__Task item 1__.
Return the lines of the listing from the one containing "## Tính năng chính" through the one containing "- **Lệnh /help**: Hiển", both included, reproduced without any change.

__Excerpted passage__.
--- START ---
House Passes Pomeroy Bill HR 4154

Today the House passed HR 4154 to make permanent the $3.5 million individual federal estate tax exemption and 45% federal gift and estate tax rate (and to avoid the scheduled repeal of the federal estate tax in 2010).  It appears that all Republicans and 26 Democrats voted against the bill — I will update this information if my numbers are off.  From what I hear from others closer to Washington, the Senate won’t pass the bill without significant changes.  Chances are there isn’t time to do this by the end of the year.

According to an article by Arthur D. Postal today in National Underwriter Life and Health Insurance News:

Observers expect the Senate to pass a measure that will merely extend the current rate on a temporary basis. The Senate probably will deal with the issue when it works on comprehensive tax reform legislation in 2010.

Although the House acted today, the future of the federal estate tax is still anybody’s guess.

House to Vote Soon on HR 4154

Today, OMB Watch posted House Set to Vote on Pomeroy Estate Tax Bill by Gary Therkildsen

According to the article, we could see a vote on H.R. 4154 as early as tomorrow.  (Admittedly, some of us were disappointed not to see a vote today.)   The OMB Watch article summarizes and provides links to:

H.R. 4154 provides for a $3.5 million federal estate tax exemption for individuals ($7 million per couple) and sets the federal gift and estate tax rates at 45%.  Therkildsen reports that the Center on Budget and Policy Priorities finds the Pomeroy bill "more than reasonable" and Citizens for Tax Justice "concludes that H.R. 4154 is somewhere in the middle of the spectrum between good and bad tax policy."
--- END ---
__Input__.
--- START ---
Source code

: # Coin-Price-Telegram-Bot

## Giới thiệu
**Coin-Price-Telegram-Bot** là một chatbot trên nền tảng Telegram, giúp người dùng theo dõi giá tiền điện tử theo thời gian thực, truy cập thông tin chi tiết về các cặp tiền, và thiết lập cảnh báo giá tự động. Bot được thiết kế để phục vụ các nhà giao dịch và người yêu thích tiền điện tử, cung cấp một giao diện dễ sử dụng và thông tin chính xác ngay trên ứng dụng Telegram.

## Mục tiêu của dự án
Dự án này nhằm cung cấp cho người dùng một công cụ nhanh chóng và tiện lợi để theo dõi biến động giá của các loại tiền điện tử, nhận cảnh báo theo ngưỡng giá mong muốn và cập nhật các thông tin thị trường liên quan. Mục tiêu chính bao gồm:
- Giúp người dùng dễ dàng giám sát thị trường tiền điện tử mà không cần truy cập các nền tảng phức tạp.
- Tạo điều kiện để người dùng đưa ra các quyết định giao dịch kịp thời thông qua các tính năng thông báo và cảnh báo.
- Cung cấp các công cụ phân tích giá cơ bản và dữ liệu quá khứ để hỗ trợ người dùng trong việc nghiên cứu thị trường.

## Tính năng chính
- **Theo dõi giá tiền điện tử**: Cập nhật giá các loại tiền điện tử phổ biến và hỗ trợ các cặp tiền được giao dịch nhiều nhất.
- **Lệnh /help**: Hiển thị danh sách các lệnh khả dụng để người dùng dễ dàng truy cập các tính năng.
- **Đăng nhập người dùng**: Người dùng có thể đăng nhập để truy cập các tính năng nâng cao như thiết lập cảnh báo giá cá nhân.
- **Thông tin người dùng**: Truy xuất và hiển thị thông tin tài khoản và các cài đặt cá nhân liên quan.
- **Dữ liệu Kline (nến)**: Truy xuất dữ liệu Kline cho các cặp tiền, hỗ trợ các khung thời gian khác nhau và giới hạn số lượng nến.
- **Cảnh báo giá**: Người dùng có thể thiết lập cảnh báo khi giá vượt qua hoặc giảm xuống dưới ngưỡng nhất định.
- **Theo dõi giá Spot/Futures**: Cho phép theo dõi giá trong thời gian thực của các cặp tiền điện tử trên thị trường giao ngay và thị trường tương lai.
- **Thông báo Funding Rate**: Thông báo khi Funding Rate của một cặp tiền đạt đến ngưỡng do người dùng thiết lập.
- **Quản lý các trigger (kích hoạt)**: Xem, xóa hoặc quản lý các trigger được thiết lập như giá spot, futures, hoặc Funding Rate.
--- END ---
__Task item 2__.
In the piece on the House estate tax bill, what federal estate tax exemption per couple does H.R. 4154 provide?

__Written solution 1__.
## Tính năng chính
- **Theo dõi giá tiền điện tử**: Cập nhật giá các loại tiền điện tử phổ biến và hỗ trợ các cặp tiền được giao dịch nhiều nhất.
- **Lệnh /help**: Hiển thị danh sách các lệnh khả dụng để người dùng dễ dàng truy cập các tính năng.

__Written solution 2__.
$7 million per couple.